Jarvill, 30, said she and her husband plan to see if they qualify for Medicaid. If not, they may have to ask their parents for help.
“We feel like at this point in our lives we should be able to take care of our family,” she said. “It’s frustrating to receive help.”
Nearly a quarter of Alaska’s 740,000 residents are covered by Medicaid, which Gov. Bill Walker, an independent, expanded as part of the Affordable Care Act to include more lower-income people. Only about 19,000 Alaskans get insurance on the individual market, resulting in a tiny pool across which insurers can spread costs.

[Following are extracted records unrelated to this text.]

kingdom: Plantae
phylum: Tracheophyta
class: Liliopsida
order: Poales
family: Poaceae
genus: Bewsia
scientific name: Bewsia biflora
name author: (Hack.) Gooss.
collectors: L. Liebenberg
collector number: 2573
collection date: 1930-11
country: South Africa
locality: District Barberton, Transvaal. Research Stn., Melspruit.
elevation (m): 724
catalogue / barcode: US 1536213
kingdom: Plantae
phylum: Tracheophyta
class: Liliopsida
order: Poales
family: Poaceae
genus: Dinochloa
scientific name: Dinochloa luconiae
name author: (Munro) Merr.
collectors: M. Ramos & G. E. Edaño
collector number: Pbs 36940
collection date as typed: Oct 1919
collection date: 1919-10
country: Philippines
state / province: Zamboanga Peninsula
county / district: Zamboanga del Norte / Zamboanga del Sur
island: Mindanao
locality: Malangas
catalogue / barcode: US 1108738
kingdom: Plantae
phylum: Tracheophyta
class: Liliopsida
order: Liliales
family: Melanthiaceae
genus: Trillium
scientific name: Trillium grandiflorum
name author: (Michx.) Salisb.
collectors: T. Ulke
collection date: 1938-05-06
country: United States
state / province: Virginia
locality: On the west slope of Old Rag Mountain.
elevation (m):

The number of insurance companies writing individual policies in Alaska dropped from five in 2015.
Last month’s dead-on-arrival GOP health care proposal would have jacked up premiums on Alaskans even higher. Rep. Don Young and Sen. Lisa Murkowski, both Republicans, had raised serious objections, saying they wanted to see something that would reduce costs, increase access to care and protect Medicaid recipients from cutbacks. In the meantime, many of those who gained coverage under the law or have affordable plans are fearful about losing their lifeline.
Public relations photographer Lisa Seifert, 55, of Anchorage, qualified for expanded Medicaid last fall after going without insurance for years because it became too expensive. Car accidents and years of lugging around camera equipment have taken a toll on her body.
“I just hope it doesn’t go away,” she said of her Medicaid coverage, her voice faltering. “Where would I be?”